シベリアで生き残るためには、人間らしさを捨てなければならなかった。第二次世界大戦中、アウシュビッツ強制収容所へ送られ、奇跡的に生還したフランクルの手記『夜と霧』に、「すなわち最もよき人びとは帰ってはこなかった」という文章がある。この言葉を「疼くような思いで読んだ」という石原は書いている。「あるいは、こういうこともできるであろう。<最もよき私自身も帰ってはこなかった>と。」
敗戦後、シベリアへ連れてゆかれ、抑留された日本人は厚生労働省の推計で57万人を超えるという。そのうち10万人は帰国することなく亡くなった。この歌の作者の父も、その一人だった。作者は1945年生まれであり、この歌を含む「父の木霊」30首で、2006年「かりん力作賞」を受賞した。
恐らくほとんど記憶にない父を、そして父の経験した苦しみを、戦後60年たった段階で細い糸をたぐるようにして作られた作品である。見たことのない父の耳、垢じみた軍帽の何とリアルなことだろう。「若き耳」に対する作者の深い愛情が、切々と迫ってくる。「俘虜死せし父に転生あるならば暖衣飽食こころゆくまで」「父の木霊つくづくほうし水ほうしと啼かぬ日はなし一生を啼かむ」といった歌にも胸を打たれる。
歌の作者、森さんが60歳を過ぎてようやく、戦死した父親を歌にしたこと、石原吉郎が長い年月、思いを言葉にできなかったこと――その沈黙の重みを思うとき、歴史というものは行間を読まなければならないのだと痛感する。語られなかったことは、なかったことではない。沖縄の「集団自決」も、語ることができないほど体験者の心を苛み続けている。戦争は今も終わっていないのだ。
しかし最近、不思議なことに戦争を身近に感じるようになりました、それは、戦争が終わってから自分が生まれるまでの年月より、
これまで生きてきた人生の長さが、いつのまにか倍になってたのに気づいたからです。
自分の人生の起点が、戦争からさほど遠くなかった、そしてこれからは、ますますその
感覚が強くなるかもしれません。
年齢を重ね、「戦争を身近に感じるように」なられた由、同感します。
宮柊二の「中国に兵なりし日の五ケ年をしみじと思ふ戦争は悪だ」という歌の結句を、私は「当たり前じゃない!」と思っていました。しかし、今回、石原吉郎の苦しみを知り、戦争がさまざまな形で人の精神を致命的に損なうことを本当に恐ろしく感じました。人間の弱さ、「悪」のいろいろな様相を思うとき、戦争という極限状態をなんとしてでも避けたいと思います。

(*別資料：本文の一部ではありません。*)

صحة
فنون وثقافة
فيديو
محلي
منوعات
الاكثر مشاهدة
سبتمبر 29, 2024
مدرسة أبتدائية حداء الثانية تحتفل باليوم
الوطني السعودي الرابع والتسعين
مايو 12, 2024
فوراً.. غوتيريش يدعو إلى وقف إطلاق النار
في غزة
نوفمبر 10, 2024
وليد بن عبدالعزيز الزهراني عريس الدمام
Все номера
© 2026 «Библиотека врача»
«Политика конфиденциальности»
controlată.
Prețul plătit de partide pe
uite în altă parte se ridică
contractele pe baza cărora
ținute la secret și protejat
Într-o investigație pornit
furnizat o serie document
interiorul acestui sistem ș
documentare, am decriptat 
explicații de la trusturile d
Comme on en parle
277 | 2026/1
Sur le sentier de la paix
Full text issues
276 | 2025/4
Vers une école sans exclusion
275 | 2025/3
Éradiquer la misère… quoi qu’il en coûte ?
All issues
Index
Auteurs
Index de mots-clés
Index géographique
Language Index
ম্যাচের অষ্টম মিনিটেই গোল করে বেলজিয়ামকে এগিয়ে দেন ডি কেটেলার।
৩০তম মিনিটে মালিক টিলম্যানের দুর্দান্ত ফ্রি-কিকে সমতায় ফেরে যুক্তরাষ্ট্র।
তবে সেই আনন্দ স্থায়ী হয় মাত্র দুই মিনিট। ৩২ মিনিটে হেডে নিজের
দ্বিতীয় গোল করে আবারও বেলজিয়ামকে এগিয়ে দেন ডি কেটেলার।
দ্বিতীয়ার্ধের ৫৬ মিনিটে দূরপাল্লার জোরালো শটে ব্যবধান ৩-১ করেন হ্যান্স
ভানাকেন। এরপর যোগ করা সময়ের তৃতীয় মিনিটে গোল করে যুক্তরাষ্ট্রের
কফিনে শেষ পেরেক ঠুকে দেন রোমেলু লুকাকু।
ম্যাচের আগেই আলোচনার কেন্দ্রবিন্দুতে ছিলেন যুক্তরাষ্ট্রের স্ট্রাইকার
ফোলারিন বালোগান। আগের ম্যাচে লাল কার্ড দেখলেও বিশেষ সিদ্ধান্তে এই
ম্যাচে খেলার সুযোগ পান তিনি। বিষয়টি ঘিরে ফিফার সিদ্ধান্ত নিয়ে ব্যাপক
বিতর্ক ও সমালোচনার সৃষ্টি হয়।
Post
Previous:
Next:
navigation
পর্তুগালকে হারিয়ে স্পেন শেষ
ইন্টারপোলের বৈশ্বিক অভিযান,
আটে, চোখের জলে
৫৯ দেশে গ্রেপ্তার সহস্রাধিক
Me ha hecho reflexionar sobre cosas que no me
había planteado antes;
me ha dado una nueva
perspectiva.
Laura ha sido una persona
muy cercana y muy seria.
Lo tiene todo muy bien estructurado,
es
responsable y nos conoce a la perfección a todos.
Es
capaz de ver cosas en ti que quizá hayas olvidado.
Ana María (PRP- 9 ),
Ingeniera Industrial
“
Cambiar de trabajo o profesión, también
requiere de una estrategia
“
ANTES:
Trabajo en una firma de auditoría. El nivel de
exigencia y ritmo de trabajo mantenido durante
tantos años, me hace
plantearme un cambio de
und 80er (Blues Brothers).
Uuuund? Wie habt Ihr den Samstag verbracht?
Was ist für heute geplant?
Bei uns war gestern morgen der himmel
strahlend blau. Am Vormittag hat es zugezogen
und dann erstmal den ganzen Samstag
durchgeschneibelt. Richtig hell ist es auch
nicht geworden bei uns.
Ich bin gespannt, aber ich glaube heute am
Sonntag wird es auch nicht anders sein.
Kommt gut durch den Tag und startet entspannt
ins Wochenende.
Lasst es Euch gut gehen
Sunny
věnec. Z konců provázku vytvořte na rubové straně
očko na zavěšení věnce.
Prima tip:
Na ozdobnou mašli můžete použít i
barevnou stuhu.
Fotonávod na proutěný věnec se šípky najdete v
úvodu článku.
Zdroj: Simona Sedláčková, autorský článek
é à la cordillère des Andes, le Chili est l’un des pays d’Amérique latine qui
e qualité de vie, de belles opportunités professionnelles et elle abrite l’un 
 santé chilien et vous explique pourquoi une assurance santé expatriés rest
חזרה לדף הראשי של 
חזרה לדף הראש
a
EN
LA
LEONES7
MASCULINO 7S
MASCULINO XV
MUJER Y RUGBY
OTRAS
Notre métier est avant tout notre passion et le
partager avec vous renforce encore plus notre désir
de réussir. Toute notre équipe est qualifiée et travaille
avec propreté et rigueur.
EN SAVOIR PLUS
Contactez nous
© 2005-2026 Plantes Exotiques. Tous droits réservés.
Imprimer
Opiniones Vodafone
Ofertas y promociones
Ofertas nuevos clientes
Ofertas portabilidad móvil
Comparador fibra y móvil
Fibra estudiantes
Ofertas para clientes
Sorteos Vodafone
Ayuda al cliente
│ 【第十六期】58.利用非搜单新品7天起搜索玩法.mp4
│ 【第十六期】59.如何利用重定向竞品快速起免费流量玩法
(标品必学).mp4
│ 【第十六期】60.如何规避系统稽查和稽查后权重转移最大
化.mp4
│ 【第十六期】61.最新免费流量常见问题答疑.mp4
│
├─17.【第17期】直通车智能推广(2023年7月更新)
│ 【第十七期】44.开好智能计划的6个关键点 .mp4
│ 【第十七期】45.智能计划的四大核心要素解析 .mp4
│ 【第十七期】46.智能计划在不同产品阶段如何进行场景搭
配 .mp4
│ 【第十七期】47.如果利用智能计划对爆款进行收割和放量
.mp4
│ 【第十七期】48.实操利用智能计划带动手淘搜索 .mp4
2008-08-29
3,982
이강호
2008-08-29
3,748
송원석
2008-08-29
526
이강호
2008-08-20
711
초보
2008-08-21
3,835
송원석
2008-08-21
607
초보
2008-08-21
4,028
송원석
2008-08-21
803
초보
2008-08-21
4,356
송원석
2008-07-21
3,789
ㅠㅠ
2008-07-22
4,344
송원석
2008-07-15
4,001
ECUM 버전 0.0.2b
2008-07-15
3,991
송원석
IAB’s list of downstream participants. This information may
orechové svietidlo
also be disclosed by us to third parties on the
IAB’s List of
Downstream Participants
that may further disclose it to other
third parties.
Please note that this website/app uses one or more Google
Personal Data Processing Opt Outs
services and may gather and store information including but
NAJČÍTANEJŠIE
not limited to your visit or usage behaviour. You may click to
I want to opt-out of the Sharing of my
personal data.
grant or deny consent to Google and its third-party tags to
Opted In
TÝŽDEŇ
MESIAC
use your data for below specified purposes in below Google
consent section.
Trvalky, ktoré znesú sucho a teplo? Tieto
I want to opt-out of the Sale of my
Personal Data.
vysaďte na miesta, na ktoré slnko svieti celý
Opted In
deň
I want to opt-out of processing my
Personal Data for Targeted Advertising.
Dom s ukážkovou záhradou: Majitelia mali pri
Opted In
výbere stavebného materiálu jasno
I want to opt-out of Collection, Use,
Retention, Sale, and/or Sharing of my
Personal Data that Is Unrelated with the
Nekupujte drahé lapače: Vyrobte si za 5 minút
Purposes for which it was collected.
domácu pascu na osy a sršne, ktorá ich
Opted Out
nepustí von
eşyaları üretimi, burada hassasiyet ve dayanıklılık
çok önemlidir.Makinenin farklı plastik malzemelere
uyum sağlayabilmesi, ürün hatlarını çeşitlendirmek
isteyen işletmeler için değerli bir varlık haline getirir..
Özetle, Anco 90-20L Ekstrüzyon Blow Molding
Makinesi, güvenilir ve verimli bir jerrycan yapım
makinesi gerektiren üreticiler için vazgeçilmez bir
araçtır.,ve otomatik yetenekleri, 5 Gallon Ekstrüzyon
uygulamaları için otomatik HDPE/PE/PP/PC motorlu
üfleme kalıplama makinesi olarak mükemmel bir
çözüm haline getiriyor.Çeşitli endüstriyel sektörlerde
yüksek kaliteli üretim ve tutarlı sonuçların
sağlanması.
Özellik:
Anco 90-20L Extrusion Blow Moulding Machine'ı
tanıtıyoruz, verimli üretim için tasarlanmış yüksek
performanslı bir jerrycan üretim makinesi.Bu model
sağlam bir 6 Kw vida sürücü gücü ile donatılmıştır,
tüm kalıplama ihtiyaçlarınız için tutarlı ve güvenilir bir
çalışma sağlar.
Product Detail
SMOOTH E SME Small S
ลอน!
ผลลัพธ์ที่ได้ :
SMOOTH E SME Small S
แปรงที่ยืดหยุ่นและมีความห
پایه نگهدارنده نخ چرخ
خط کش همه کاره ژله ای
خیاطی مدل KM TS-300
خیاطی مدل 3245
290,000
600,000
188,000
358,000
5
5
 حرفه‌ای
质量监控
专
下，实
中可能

そしてつい先日、もうひとつのことに気がつきました。この子たちは「戦争体験者と同時代に生きる最後の世代」。生きている戦争体験者の生の声を聞くことができる子どもは、あと数年で絶えるな、と…。そんなときにちょうどこの文章を読んで、なんだか不思議な気持ちになりました。
1996年生まれの末娘は、104歳まで生きれば3つの世紀をまたいで生きることになります。22世紀までも、戦争の恐ろしさと愚かさは伝わるでしょうか。伝えてもらわなければならないと思います。
新聞社で「戦後60年」の特集づくりに関わったときに痛感したのが、「戦争体験者の生の声」が聞けるのはあと少し、ということでした。
語られぬままに埋もれてはいけない話を聞いて次世代に伝えるのは、本当に大切なことだと思います。
「歌でしか言えない」という言葉に、深いものを感じます。
「偽りの無い気持ち」から少しずれてしまう危険性も孕みながら、歌は多くの人の支えや慰めとなってきたのだと思います。
私は森松子さんの歌に、見たことのないものを見る力こそ、詩歌をつくる原点だろうか、と思わされました。